===== Passage provided

2) Burned wires at connectors. Check for obviously overheated wire terminals at all sensors (thermostats and thermal fuses in back), heater box, main terminals where power cord hooks up, etc.
3) An open thermal fuse. This is a small "thermostat" with 2 wires at the middle/top of the heater "box" (a tall narrow box on right in the back of the machine), or a plastic type on the duct close to the blower, depending on the model. You will need to remove the back cover of the machine to see these. Check with an ohm meter after disconnecting one of the leads, or jumper the 2 wires together to see if heater works (don't use this way though, fire hazard... replace the device) If this proves to be the cause of the problem, it would be wise to check all ducts and blower for excessive lint build-up. This will reduce air flow, causing overheating and blown thermal fuses.
4) Only getting 110 volts: This is often overlooked, but if for some reason one of the poles feeding the 220 power from the house wiring is open but the other is OK (for example, houses with fuses where only one fuse is blown, or a bad circuit breaker with one pole open). The motor and timer run on 110. If the side of the 220 line that feeds the motor is OK but the other one is open the motor will run but the heater, which 220 needs will not heat. Check for 220 volts between the 2 outer terminals where power cord connects or between the 2 "hot" terminals of the 220 outlet the dryer is plugged into.

==========

● What the task asks
In the dryer repair passage, which parts of the machine run on 110 volts?

===== Record list

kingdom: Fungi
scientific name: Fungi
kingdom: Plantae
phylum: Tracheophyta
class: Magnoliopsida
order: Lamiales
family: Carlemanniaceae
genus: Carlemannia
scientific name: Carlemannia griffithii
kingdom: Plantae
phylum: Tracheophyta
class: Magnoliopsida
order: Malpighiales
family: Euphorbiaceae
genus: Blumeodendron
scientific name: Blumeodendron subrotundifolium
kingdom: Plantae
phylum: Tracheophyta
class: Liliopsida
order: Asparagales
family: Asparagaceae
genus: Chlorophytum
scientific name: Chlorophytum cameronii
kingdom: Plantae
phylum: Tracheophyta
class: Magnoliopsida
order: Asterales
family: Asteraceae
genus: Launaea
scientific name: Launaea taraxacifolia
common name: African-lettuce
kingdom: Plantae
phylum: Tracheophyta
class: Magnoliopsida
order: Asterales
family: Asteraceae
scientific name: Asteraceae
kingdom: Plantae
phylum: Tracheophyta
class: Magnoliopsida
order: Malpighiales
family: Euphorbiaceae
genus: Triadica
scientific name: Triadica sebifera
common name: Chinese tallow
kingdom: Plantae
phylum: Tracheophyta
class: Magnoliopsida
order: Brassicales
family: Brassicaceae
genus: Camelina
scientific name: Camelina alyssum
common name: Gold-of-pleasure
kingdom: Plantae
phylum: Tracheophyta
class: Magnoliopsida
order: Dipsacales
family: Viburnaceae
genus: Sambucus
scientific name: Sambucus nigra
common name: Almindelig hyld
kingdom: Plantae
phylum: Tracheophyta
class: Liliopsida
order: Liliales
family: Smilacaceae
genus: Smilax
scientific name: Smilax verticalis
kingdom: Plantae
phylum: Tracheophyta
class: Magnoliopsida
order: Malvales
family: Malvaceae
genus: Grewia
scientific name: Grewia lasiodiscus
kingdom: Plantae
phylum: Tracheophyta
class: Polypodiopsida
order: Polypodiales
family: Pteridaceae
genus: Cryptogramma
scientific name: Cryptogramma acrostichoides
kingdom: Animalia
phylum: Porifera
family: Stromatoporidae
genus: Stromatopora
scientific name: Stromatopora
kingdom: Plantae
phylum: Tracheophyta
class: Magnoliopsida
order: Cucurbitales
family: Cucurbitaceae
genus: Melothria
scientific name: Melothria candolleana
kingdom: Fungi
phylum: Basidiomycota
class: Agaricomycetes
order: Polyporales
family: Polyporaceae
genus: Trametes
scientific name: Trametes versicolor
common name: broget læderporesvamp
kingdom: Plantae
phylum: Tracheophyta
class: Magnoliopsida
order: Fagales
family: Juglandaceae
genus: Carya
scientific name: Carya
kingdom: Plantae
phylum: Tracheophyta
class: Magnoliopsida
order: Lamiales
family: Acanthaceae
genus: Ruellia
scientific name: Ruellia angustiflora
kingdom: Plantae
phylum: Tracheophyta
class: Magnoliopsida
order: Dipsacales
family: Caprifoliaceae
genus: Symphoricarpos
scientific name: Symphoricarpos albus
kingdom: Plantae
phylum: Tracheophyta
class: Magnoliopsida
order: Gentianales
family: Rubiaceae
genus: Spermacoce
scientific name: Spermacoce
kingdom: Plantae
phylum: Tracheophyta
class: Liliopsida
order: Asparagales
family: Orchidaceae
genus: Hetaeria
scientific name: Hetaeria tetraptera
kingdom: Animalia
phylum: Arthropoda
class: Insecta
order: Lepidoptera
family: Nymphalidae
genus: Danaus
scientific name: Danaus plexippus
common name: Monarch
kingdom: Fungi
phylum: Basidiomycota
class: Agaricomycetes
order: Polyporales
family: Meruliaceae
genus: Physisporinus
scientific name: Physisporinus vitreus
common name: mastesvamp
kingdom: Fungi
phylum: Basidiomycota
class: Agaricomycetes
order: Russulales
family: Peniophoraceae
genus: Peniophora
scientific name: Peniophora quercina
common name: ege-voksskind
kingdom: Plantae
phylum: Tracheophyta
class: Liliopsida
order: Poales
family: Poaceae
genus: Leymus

==========

● Written answer
The motor and the timer.